グローバリゼーション ここ数10年に起こった経営環境の大きな変化に国際化(グローバリゼーション)がある。企業がその事業範囲を世界に広げる理由として、1)既存市場における優れた業績と競争優位性を新しい市場で活用するため、2)新しい競争優位性をグローバリゼーションによって獲得することを目的として進めるケースがある。

グローバリゼーション カテゴリー グローバル化に言っても、ある企業は単に自社の商品を時々輸出するものから、販売のライセンスを海外の企業に譲渡するもの、海外に独立した事業部をおき積極的に海外の市場に合わせた事業をおこなうものまで色々あり、単純に何がグローバル化か幾つかの違った区分がある。海外での事業展開への参入の度合いで区分することができる。 ステージ1 時々自社の商品を海外からの注文で輸出する。 ステージ2 販売事業を海外に作り、販売を積極的におこなう。 ステージ3 製造技術や販売ノウハウなどを海外の企業にライセンスして、その海外企業が商品の製造販売をおこなう。 ステージ4 海外に製造拠点を設立する。 ステージ5 海外に独立した事業部あるいは会社を立ち上げ、その会社の経営陣が全ての経営戦略を設定し実行する。 ステージ6 大部分の企業への投資が海外からの投資家によっている。 こうした違いは、またその企業がグローバル化によって直面する様々な問題に違いをもたらします。

グローバリゼーション ナイキのケース ナイキは設立当時、低コストで高品質のスニーカーを日本で生産し、アメリカ市場ではブランドと流通の確率に集中して、競争優位性を構築した、その後、アメリカ市場での強力なブランド力を活用して世界に事業を展開し、そのグローバル。ブランドはきわめて強力になった。また日本の生産原価が上昇すると、コストの安い韓国、台湾、インドネシア、タイに生産拠点を移した。 当初ナイキは、日本の安い生産原価を活用して競争優位を目指し、その後、アメリカにおける強力なブランド力の優位性を他国で活用し、その後、生産場所を移転して、低コストという競争優位性を維持したのである。

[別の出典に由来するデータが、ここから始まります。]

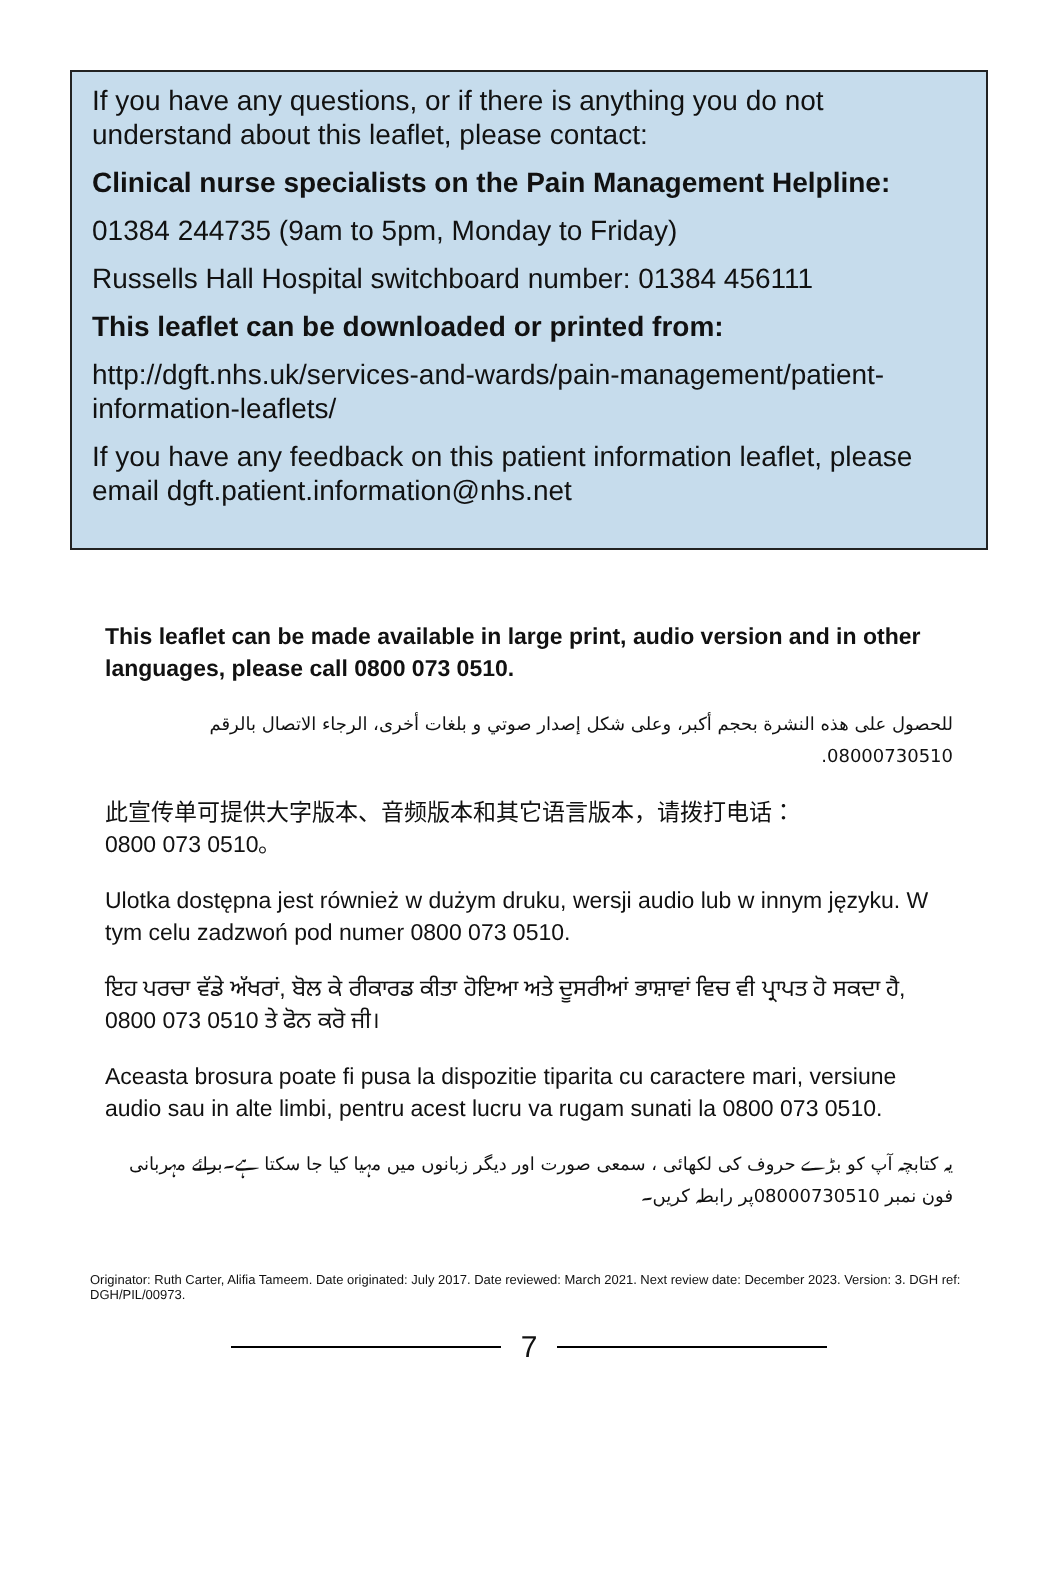If you have any questions, or if there is anything you do not understand about this leaflet, please contact:
Clinical nurse specialists on the Pain Management Helpline:
01384 244735 (9am to 5pm, Monday to Friday)
Russells Hall Hospital switchboard number: 01384 456111
This leaflet can be downloaded or printed from:
http://dgft.nhs.uk/services-and-wards/pain-management/patient-information-leaflets/
If you have any feedback on this patient information leaflet, please email dgft.patient.information@nhs.net
This leaflet can be made available in large print, audio version and in other languages, please call 0800 073 0510.
للحصول على هذه النشرة بحجم أكبر، وعلى شكل إصدار صوتي و بلغات أخرى، الرجاء الاتصال بالرقم 08000730510.
此宣传单可提供大字版本、音频版本和其它语言版本，请拨打电话：
0800 073 0510。
Ulotka dostępna jest również w dużym druku, wersji audio lub w innym języku. W tym celu zadzwoń pod numer 0800 073 0510.
ਇਹ ਪਰਚਾ ਵੱਡੇ ਅੱਖਰਾਂ, ਬੋਲ ਕੇ ਰੀਕਾਰਡ ਕੀਤਾ ਹੋਇਆ ਅਤੇ ਦੂਸਰੀਆਂ ਭਾਸ਼ਾਵਾਂ ਵਿਚ ਵੀ ਪ੍ਰਾਪਤ ਹੋ ਸਕਦਾ ਹੈ, 0800 073 0510 ਤੇ ਫੋਨ ਕਰੋ ਜੀ।
Aceasta brosura poate fi pusa la dispozitie tiparita cu caractere mari, versiune audio sau in alte limbi, pentru acest lucru va rugam sunati la 0800 073 0510.
یہ کتابچہ آپ کو بڑے حروف کی لکھائی ، سمعی صورت اور دیگر زبانوں میں مہیا کیا جا سکتا ہے۔برائے مہربانی فون نمبر 08000730510پر رابطہ کریں۔
Originator: Ruth Carter, Alifia Tameem. Date originated: July 2017. Date reviewed: March 2021. Next review date: December 2023. Version: 3. DGH ref: DGH/PIL/00973.
7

グローバリゼーション IBMのケース IBMはその顧客のビジネス・ニーズに対応したテクノロジーを提供することでビジネスを展開している。IBMが提供する商品・サービスにはパーソナル・コンピューター、サーバー、ウエブ・ホスティング、各種ソフトウエアー、などがある。IBMのCEOであるルイス・ガストナーがIBMの経営ビジョンをこう語っている。 IBMは最先端の情報技術の研究・開発・製造技術を持っている。その商品はコンピューター、ソフトウエアー、通信機器、情報ストレージ機器、マイクロプロセッサー等幅広い情報技術に広がっている。そして、世界中にいるわが社のプロフェショナルな技術者はこれらの情報技術を顧客のビジネスの価値創造に役立つようにサービスを提供する。 このバストナーのビジョンを実現するための幾つかの経営戦略をIBMは決定したが、そのうちの1つに、IBMは初めてグローバル・ウーマン・リーダー会議を開催した。この会議には、81人の女性経営管理者が19の違った国から集められた。この会議の目的は、何がIBMの女性マネージャーにとって、彼らの成功の妨げとなっているのか洗い出し、それに対する対応策を作成することであった。その会議で洗い出された問題点として以下のものが示された。 IBMの企業文化は非常に男性中心である 女性従業員がその仕事の役割と個人的な役割のバランスを取ることが困難である 女性従業員にはほとんどアドバイザー的なサポートをする人材が与えられない。 IBMの企業文化は女性従業員にあまりリスクのある仕事を与えない これらの問題点を解決することがIBMの世界戦略を進める上で非常に重要であり、ガストナーの経営ビジョンを実現する上で必要不可欠であると認識された。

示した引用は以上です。